- [EXERCISE DETAILS]: Which lines of the data below include the string "KiCad"? Return each of them.
::::::
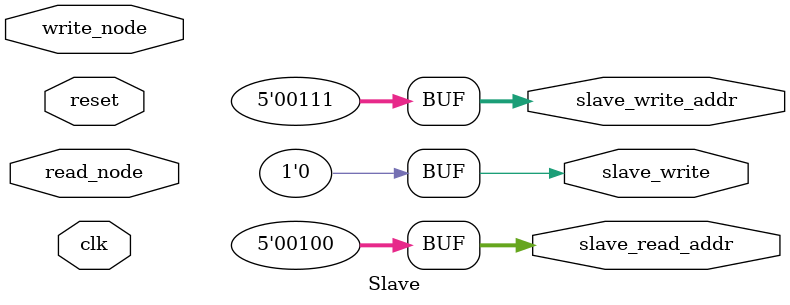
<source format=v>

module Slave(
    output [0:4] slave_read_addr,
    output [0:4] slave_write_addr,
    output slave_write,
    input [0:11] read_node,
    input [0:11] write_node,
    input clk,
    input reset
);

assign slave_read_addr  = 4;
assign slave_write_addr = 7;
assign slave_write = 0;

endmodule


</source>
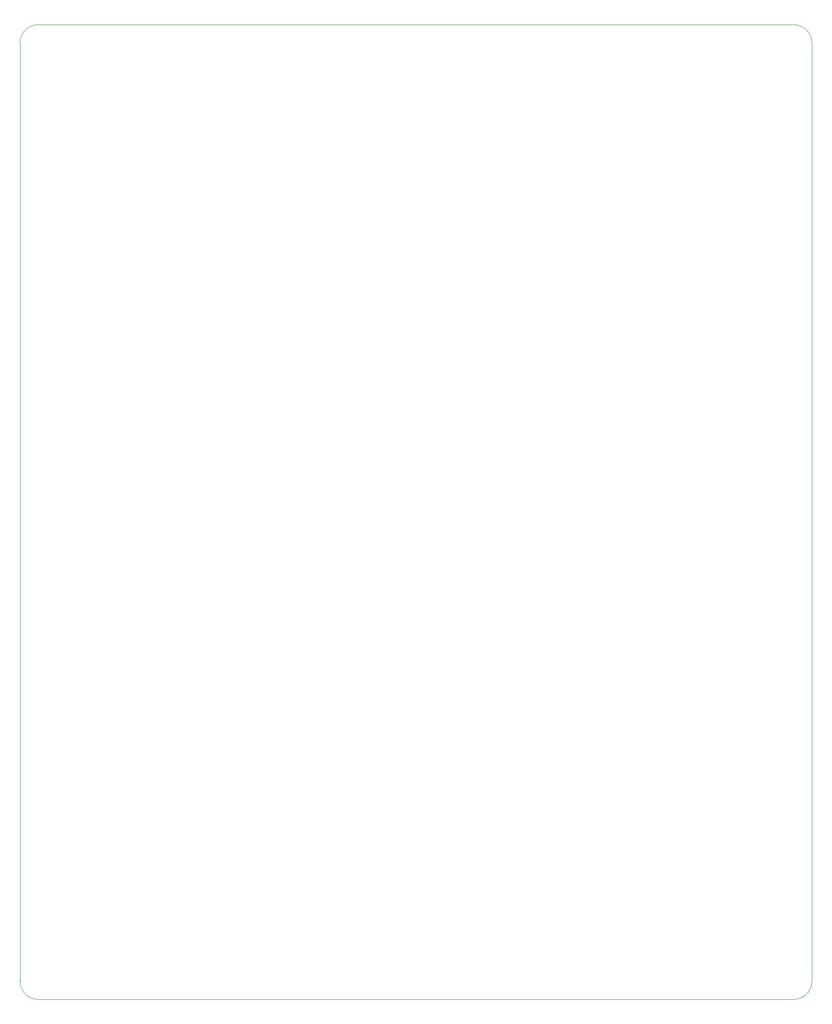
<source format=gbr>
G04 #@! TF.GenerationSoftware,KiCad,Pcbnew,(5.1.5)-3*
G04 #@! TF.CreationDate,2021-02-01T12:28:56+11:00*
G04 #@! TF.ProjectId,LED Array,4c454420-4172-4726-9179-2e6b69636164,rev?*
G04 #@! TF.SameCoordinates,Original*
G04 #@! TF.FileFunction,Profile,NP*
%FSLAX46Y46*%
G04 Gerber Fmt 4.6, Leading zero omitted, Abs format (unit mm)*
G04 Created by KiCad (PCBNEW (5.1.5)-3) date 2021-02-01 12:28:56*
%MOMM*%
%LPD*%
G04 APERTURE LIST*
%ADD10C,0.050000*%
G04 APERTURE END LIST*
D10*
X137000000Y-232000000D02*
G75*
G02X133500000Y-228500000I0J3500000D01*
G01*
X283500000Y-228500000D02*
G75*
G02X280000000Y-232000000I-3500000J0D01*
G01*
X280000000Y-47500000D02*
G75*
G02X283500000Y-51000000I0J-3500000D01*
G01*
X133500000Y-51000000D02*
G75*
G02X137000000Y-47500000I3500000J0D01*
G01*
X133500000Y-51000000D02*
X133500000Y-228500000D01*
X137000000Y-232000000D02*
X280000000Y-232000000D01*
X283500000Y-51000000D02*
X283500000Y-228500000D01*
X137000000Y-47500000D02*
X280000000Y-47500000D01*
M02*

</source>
::::::
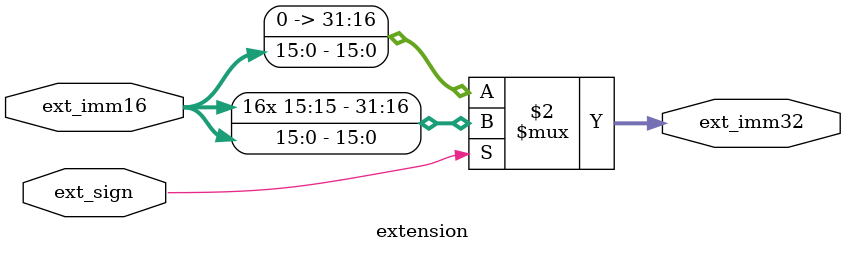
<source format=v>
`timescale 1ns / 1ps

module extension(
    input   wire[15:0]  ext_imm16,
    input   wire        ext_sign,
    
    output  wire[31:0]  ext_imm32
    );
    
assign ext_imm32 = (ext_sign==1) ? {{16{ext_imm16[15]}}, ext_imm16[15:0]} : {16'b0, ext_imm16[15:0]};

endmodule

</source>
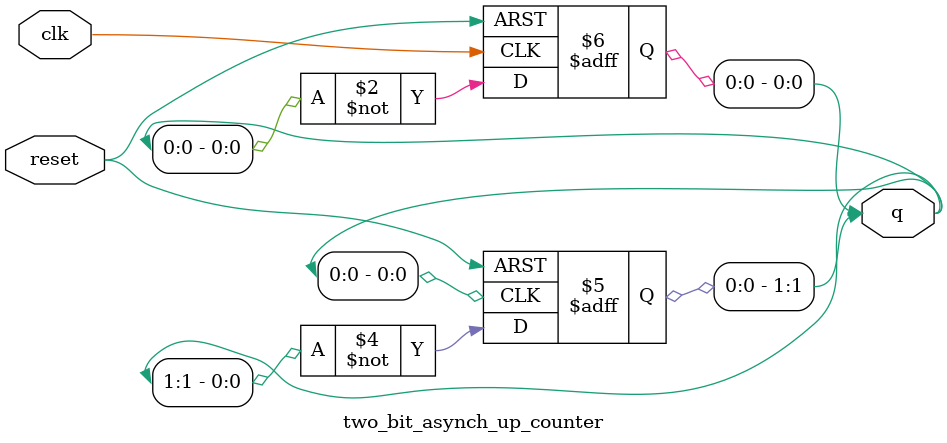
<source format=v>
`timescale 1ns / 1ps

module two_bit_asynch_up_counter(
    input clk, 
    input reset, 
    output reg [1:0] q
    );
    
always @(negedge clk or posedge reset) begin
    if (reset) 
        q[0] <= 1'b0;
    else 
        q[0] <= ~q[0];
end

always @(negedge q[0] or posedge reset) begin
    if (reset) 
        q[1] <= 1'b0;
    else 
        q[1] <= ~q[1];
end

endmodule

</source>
::::::
- [THE COMPLETED TASK]:
G04 #@! TF.GenerationSoftware,KiCad,Pcbnew,(5.1.5)-3*
G04 Created by KiCad (PCBNEW (5.1.5)-3) date 2021-02-01 12:28:56*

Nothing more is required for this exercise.